| Instructions for the task |
In these records, how many lines contain "nose"? Please reply with the number only.

- - -

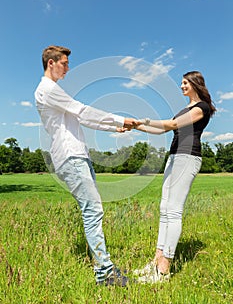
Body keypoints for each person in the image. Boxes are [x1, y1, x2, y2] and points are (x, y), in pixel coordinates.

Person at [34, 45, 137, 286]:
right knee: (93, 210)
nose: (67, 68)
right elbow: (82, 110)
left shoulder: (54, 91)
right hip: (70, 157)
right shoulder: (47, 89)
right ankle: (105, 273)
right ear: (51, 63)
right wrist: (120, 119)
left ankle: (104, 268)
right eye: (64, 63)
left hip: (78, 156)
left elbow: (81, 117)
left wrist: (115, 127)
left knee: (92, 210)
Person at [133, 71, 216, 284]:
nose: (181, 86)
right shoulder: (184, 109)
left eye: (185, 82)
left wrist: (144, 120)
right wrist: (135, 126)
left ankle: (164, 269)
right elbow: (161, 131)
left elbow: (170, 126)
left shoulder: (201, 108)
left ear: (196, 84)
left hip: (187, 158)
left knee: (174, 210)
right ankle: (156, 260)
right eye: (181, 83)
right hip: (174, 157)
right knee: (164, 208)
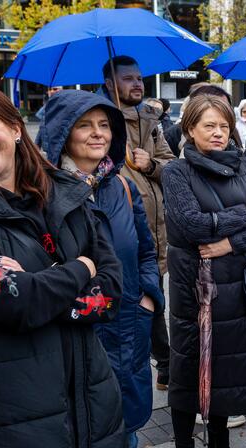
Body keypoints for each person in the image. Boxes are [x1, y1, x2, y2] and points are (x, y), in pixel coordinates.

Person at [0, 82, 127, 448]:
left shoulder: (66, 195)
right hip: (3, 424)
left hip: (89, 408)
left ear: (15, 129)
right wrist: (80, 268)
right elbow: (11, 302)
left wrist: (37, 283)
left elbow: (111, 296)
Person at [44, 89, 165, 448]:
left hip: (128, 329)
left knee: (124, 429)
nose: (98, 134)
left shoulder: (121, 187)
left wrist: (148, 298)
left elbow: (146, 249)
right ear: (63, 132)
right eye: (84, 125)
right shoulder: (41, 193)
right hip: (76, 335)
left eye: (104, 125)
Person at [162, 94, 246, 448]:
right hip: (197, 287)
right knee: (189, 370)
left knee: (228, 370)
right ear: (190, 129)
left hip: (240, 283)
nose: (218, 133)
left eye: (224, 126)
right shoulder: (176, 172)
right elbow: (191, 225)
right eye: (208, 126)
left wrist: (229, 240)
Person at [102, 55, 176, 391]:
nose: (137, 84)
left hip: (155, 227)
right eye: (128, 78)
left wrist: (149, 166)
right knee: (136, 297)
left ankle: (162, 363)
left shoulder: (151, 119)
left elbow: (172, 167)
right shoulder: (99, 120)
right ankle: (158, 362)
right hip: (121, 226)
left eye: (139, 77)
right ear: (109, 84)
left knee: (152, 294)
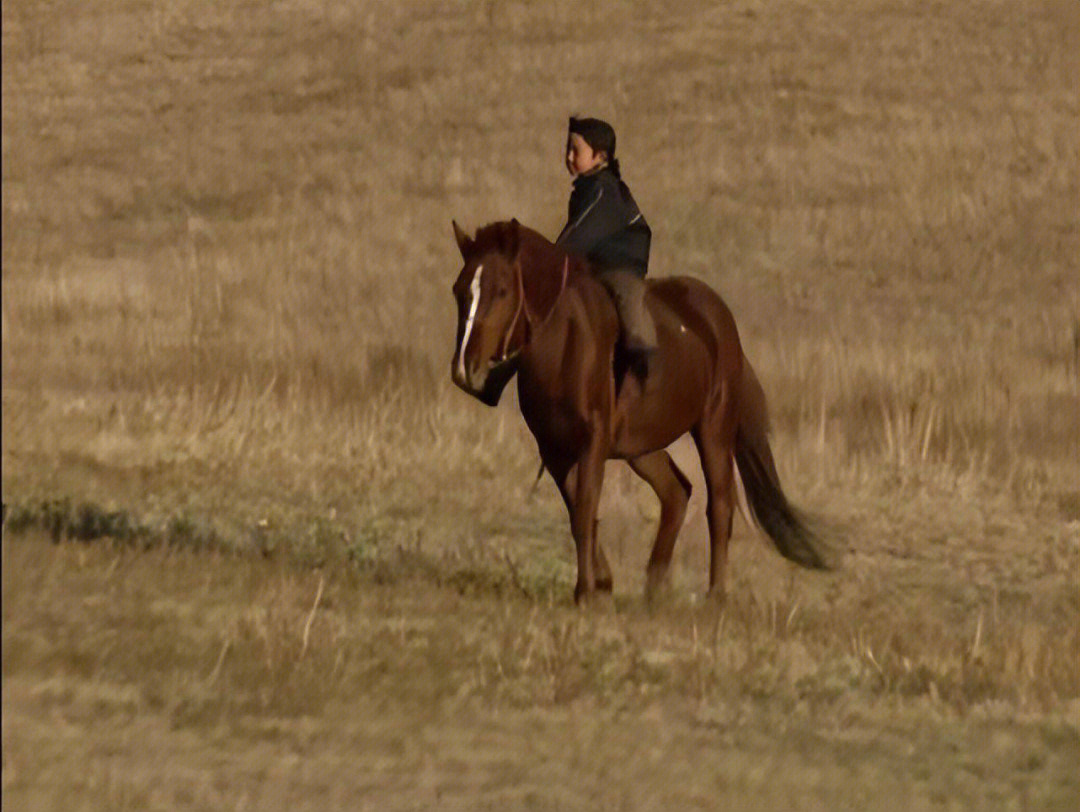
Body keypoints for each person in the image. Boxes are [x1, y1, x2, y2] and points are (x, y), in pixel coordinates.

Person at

- - -

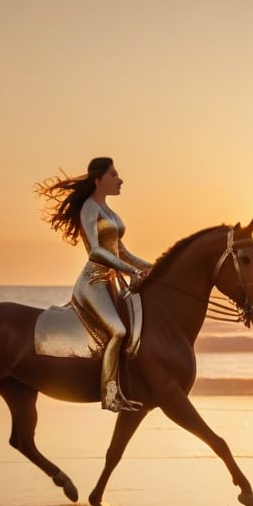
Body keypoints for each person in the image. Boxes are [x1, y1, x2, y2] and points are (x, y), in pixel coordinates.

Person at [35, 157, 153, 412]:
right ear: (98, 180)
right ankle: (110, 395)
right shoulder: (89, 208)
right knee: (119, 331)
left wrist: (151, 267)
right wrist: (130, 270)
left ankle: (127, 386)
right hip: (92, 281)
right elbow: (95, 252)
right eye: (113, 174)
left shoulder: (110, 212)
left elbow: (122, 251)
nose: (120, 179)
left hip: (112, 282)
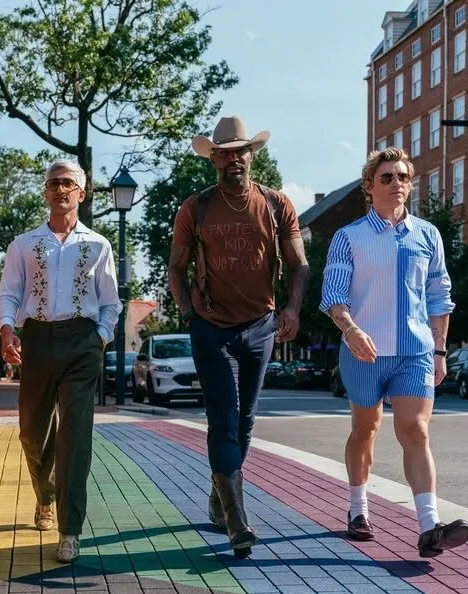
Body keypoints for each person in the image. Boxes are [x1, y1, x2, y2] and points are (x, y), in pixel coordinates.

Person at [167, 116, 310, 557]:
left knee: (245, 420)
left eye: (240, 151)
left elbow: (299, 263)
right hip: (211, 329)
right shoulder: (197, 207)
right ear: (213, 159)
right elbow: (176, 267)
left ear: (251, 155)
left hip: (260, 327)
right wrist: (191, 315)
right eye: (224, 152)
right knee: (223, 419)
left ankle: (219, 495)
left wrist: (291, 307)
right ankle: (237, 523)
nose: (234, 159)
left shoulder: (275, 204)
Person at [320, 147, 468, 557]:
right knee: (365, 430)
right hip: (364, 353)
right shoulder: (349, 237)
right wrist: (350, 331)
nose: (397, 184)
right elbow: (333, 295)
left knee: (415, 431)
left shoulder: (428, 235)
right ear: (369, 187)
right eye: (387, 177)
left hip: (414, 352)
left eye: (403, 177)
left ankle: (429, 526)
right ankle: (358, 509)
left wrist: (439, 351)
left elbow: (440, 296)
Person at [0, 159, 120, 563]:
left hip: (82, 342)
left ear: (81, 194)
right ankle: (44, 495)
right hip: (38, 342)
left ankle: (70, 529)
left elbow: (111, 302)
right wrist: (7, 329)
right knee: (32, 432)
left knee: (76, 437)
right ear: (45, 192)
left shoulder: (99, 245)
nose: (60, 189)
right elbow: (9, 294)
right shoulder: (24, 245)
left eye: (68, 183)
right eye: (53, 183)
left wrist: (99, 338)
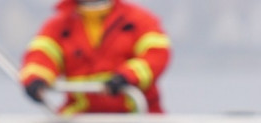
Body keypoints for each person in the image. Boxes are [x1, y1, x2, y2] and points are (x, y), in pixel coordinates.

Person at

- - -

| Worked solution |
9